One family member told The Star-Ledger that Hernandez joked that he had killed Etan but did not make the claim in earnest. The family member did not want to be identified for fear of upsetting other relatives.It will still be up to prosecutors to make the case based on circumstantial evidence since there's nothing other than the confession and hearsay evidence that ties Hernandez to the crime.
Kelly said the tip was generated in the wake of a flurry of media reports about the case last month, when the NYPD and the FBI dug up the basement of a building down the block from the Patz home. Authorities suspected a local handyman who had a workshop in the basement killed and buried Patz there.
That man has now been cleared, Kelly said.
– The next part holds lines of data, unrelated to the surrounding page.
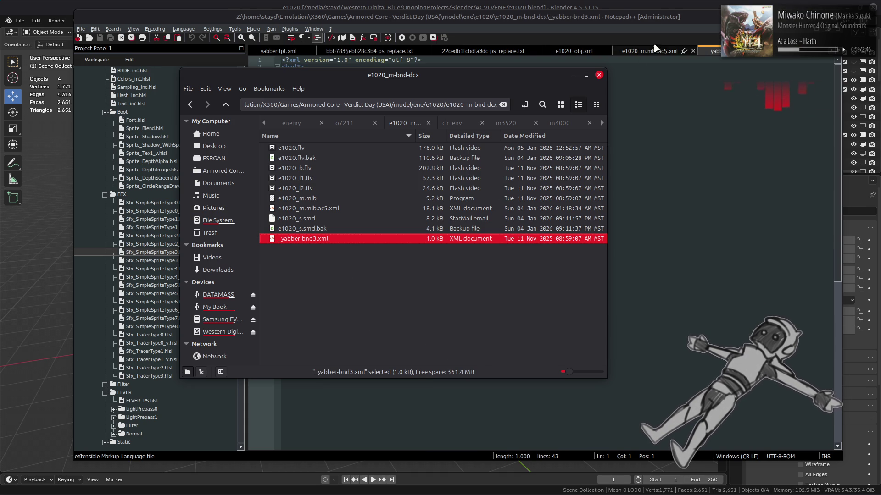
click(338, 233)
Comment out the e1020_l1.flv and e1020_l2.flv entries in _yabber-bnd3.xml and save.
key(Return)
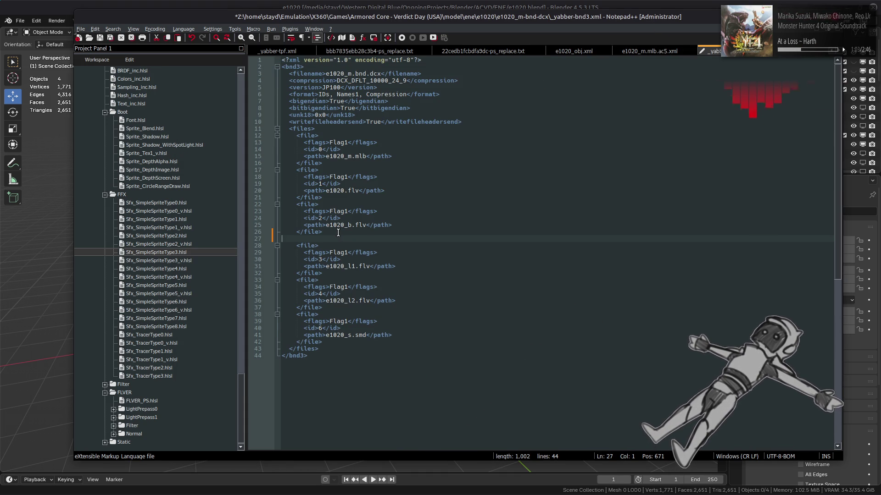
text(<!)
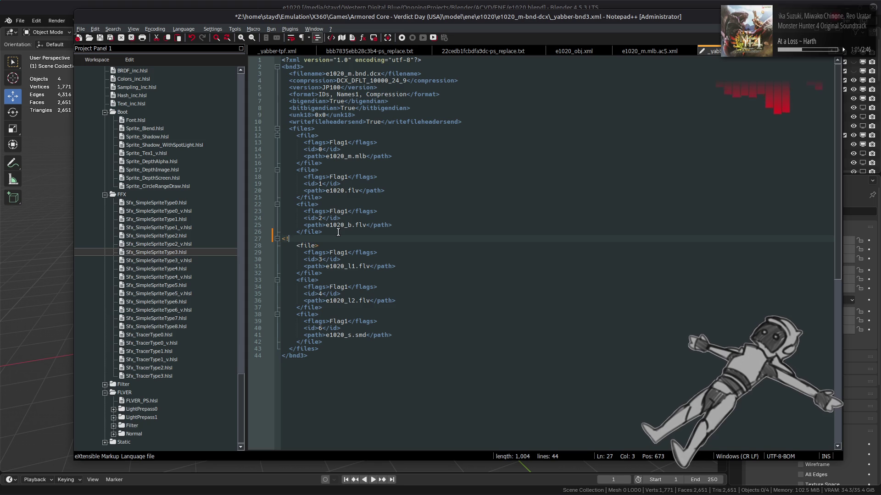
text(--)
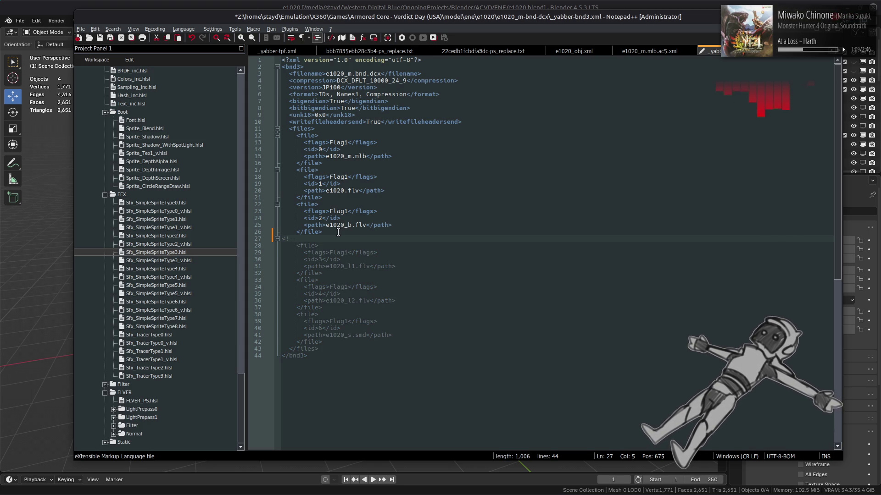
click(339, 308)
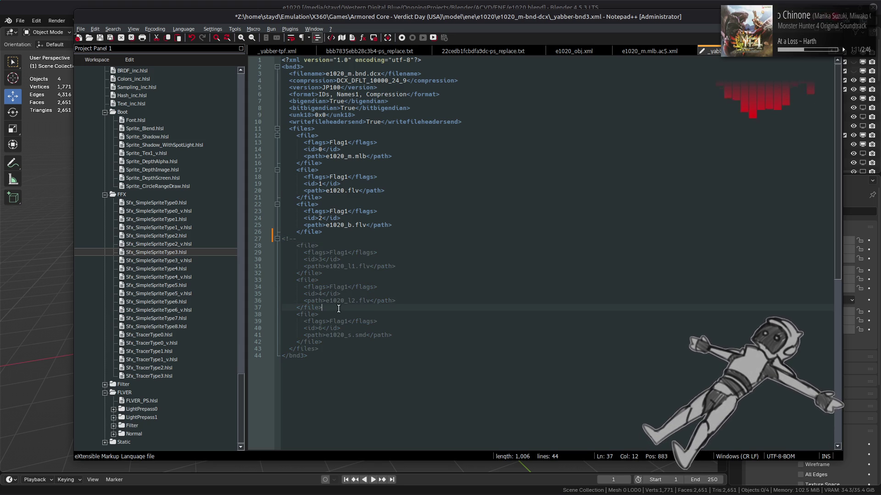
key(Return)
text(->)
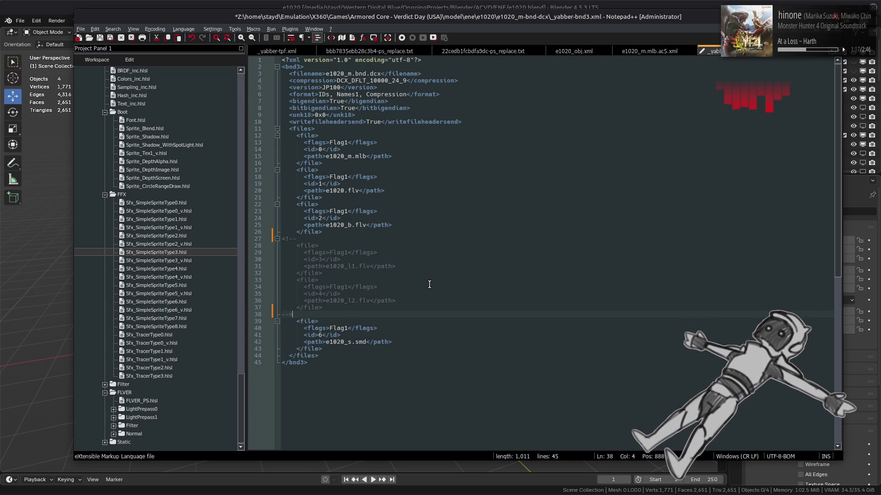
click(365, 238)
key(ctrl+s)
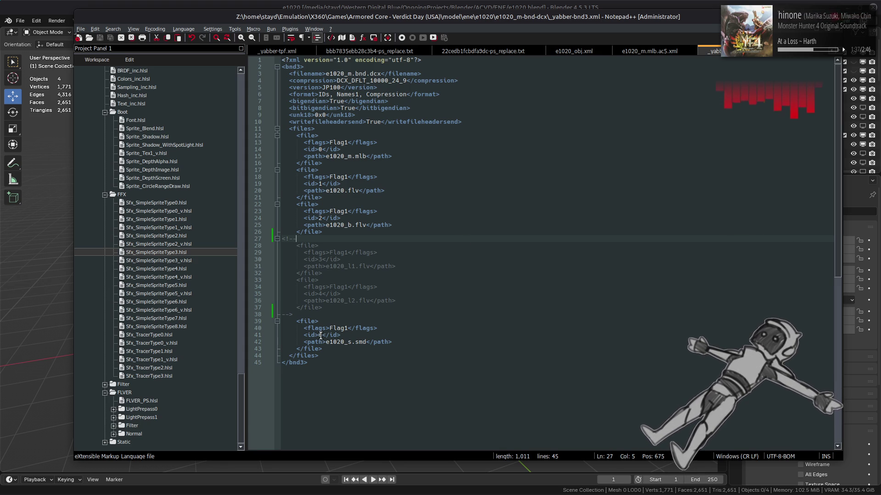
Change the e1020_s.smd entry's id to 3 and save the XML.
double_click(320, 335)
text(3)
click(428, 333)
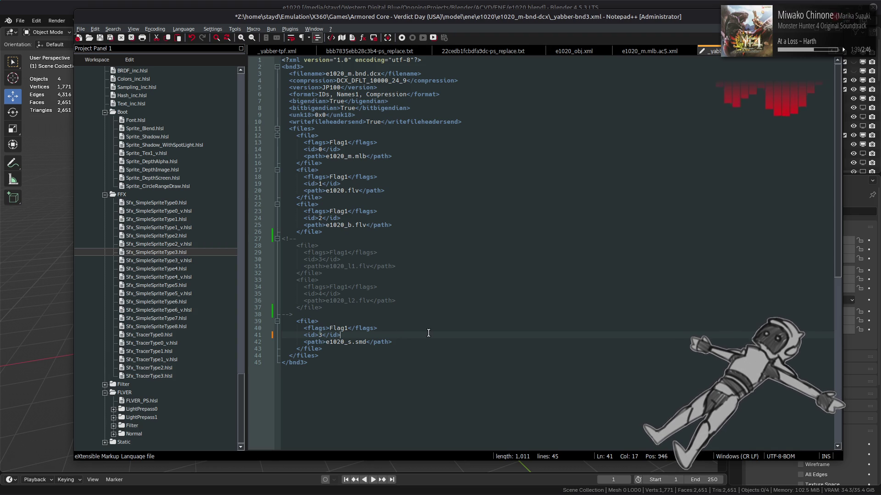
key(ctrl+s)
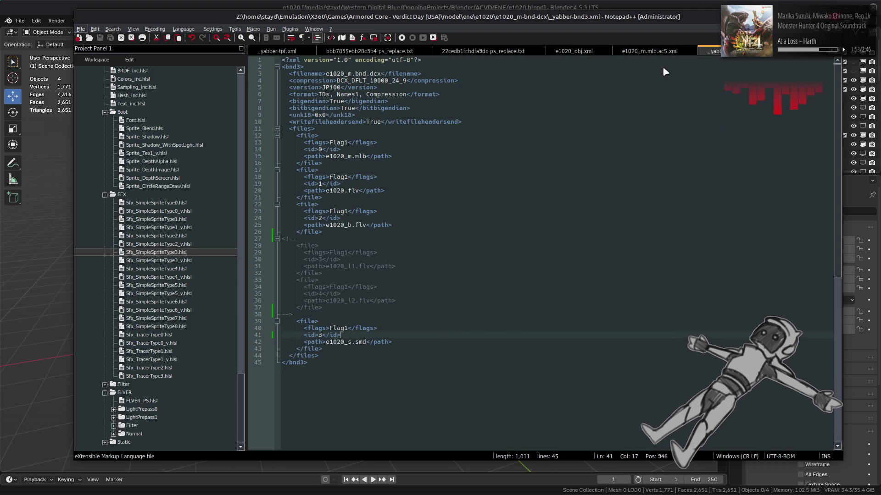
click(662, 53)
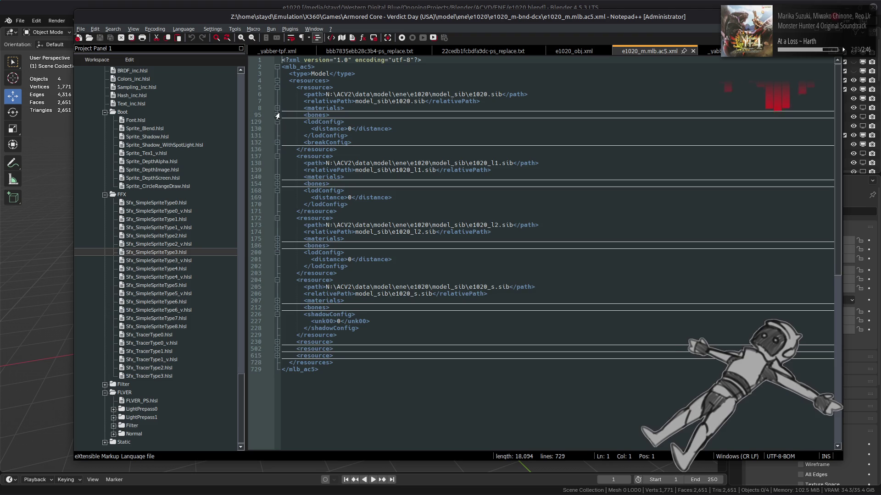
Delete the e3130 material block from the first resource's materials list.
click(275, 109)
click(276, 114)
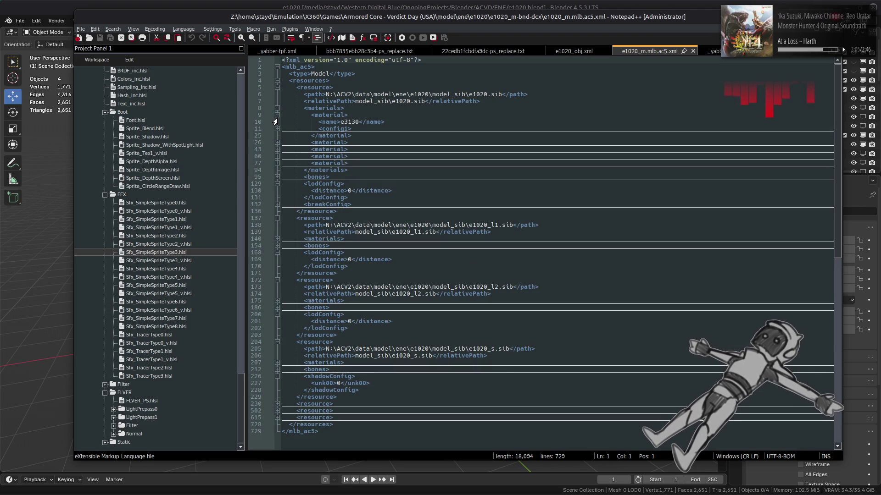
click(276, 129)
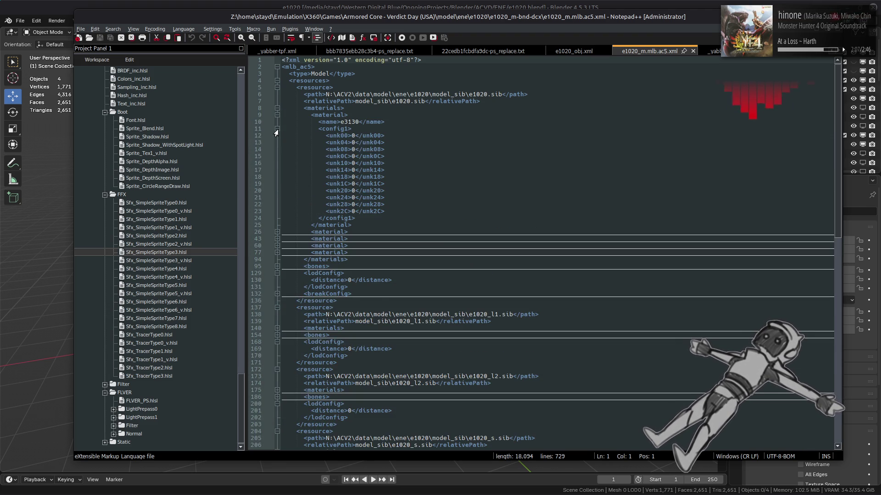
click(276, 129)
click(277, 163)
click(277, 156)
click(277, 149)
click(276, 143)
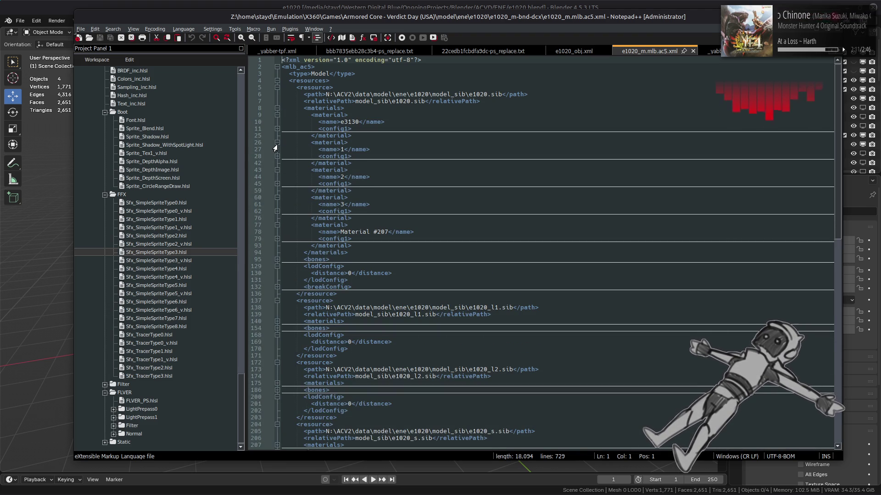
drag(355, 137, 222, 115)
key(Delete)
key(BackSpace)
The family member who spoke to The Star-Ledger said the recent news about the search prompted Hernandez to call his sister, Luz, in New York City to talk about the case. The relative found it odd, saying Hernandez wasn't especially close to his sister and that the New Jersey man wasn't calling just to make chitchat.
Kelly said Hernandez was never before a focus of the exhaustive investigation, though his name was one of many in police documents listing those who lived or worked in the area. Hernandez had an apartment nearby and had been working as a stock clerk for about a month when Etan was killed in 1979.
If the remains of Patz were tossed in the garbage, it might be possible to track down where the garbage load was delivered (quite possibly to Great Kills landfill on Staten Island), but as we've seen with other instances of bodies dumped in garbage landfills, the chances of finding the remains after all these decades is quite slim.